Some expressed hope that the disaster in New Orleans may finally expose to the American people the fallacy of relying on the free market to address the needs of society; but more seemed to feel a sense of despair that nothing will really change.

There is a strong feeling that the situation in New Orleans will be used to increase the power of Homeland Security and the enforcement powers of the state in a way that is highly detrimental to the poor. The Senate hearings on the confirmation of John Roberts to be chief justice of the Supreme Court is a sign of the way the judiciary is shifting to become more receptive to the police powers of the State.

Orwellian surveillance

The upcoming implementation of the Homeless Information Management Systems is being justified with the Orwellian "newspeak" of protecting the privacy of homeless clients -- even as it allows Homeland Security (through HUD) to gather much more information, more effectively, on the homeless population.
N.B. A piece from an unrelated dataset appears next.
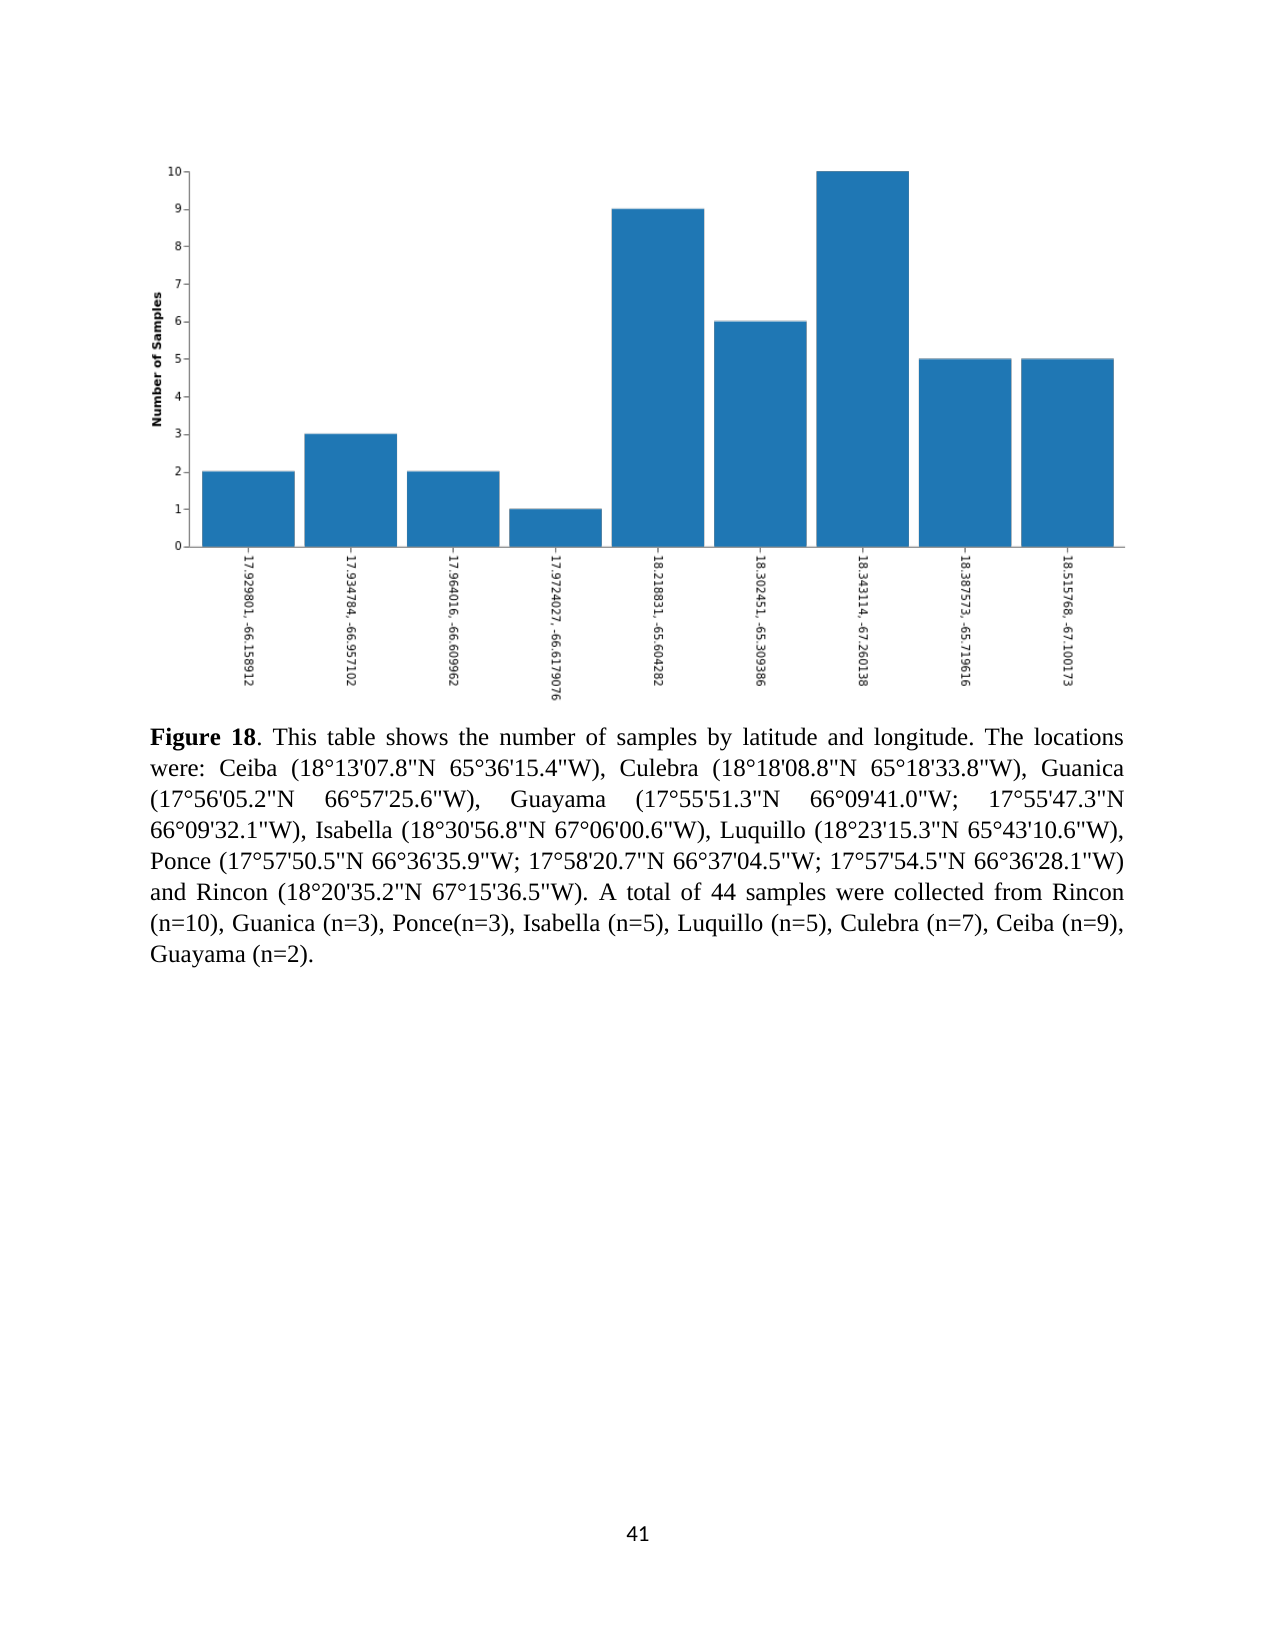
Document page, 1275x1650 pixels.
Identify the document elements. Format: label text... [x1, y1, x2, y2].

picture [150, 150, 1125, 703]
text Figure 18. This table shows the number of samples by latitude and longitude. The locations were: Ceiba (18°13'07.8"N 65°36'15.4"W), Culebra (18°18'08.8"N 65°18'33.8"W), Guanica (17°56'05.2"N 66°57'25.6"W), Guayama (17°55'51.3"N 66°09'41.0"W; 17°55'47.3"N 66°09'32.1"W), Isabella (18°30'56.8"N 67°06'00.6"W), Luquillo (18°23'15.3"N 65°43'10.6"W), Ponce (17°57'50.5"N 66°36'35.9"W; 17°58'20.7"N 66°37'04.5"W; 17°57'54.5"N 66°36'28.1"W) and Rincon (18°20'35.2"N 67°15'36.5"W). A total of 44 samples were collected from Rincon (n=10), Guanica (n=3), Ponce(n=3), Isabella (n=5), Luquillo (n=5), Culebra (n=7), Ceiba (n=9), Guayama (n=2). [150, 722, 1125, 968]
This new threat to the rights of homeless people is coupled with Attorney General Gonzales' warning that terrorists may hide themselves among the homeless. Gonzales issued a directive that homeless people should be kept under surveillance by public transit security officials.

All this helped engender a deepened sense of despair and hopelessness, although some find hope that, with the falling popularity of the policies of Bush and Schwarzenegger, change for the better may be coming. (In the aftermath of the disaster in New Orleans, even Fox TV commentators were lambasting the Bush administration for its inept response.)
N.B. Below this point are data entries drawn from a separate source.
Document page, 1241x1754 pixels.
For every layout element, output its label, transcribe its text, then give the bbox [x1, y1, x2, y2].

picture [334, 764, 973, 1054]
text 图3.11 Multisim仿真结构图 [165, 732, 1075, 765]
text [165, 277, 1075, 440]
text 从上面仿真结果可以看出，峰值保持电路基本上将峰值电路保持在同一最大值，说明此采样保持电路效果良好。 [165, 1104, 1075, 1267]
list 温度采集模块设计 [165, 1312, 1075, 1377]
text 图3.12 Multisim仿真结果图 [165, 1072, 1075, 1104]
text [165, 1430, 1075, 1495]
Generally, it does not seem that the homeless share the hopes of change that many of the antiwar progressive left are expressing in the aftermath of Cindy Sheehan's stand in Crawford and the new polls that show 62 percent of the American people feel the war on Iraq is a mistake. Will antiwar activists join us in sleeping in the streets to stop the war against the poor right here at home?

Setbacks to affordable housing

Prospects for affordable housing for homeless people in Berkeley have been negatively impacted by a series of recent setbacks. These events call into question whether the presently homeless will ever find housing again in Berkeley.

The Downtown Berkeley plan of development collaboration between the University of California and the City of Berkeley could mean that whatever affordable housing is built in Berkeley will get sucked up to meet the housing needs of students and the development push of the University.

The earlier hopes aroused by the election of a mayor committed to the development of affordable housing -- and by Mayor Bates' avowed support of a Housing First focus on housing the homeless -- are now looking like false hopes. With only $250,000 budgeted directly to the City of Berkeley and $11 million going to Alameda County under the Mental Health Services Act (Prop. 63), it seems that any prospects of affordable housing for the homeless will go elsewhere in the county, and not to Berkeley.

To make matters worse, private sector fundraising efforts for the needs of the poor now are being directed towards those displaced from New Orleans.

This comes in the middle of another push towards gentrification that is being fueled by the successful and future planned efforts of BASTA to defund city government and tamper with other sources of public funding which had helped prevent proposed cuts in homeless services in the last few years.

The closing of convenience liquor stores in south Berkeley makes it even harder for public-transit-dependent poor people to shop locally for their needs. Articles in the Daily Planet have generated discussion of this issue on the streets. The implementation of rules that prevent a person from buying a single can of malt liquor seems clearly directed at the homeless. This is being pushed by the Alcohol Policy Network.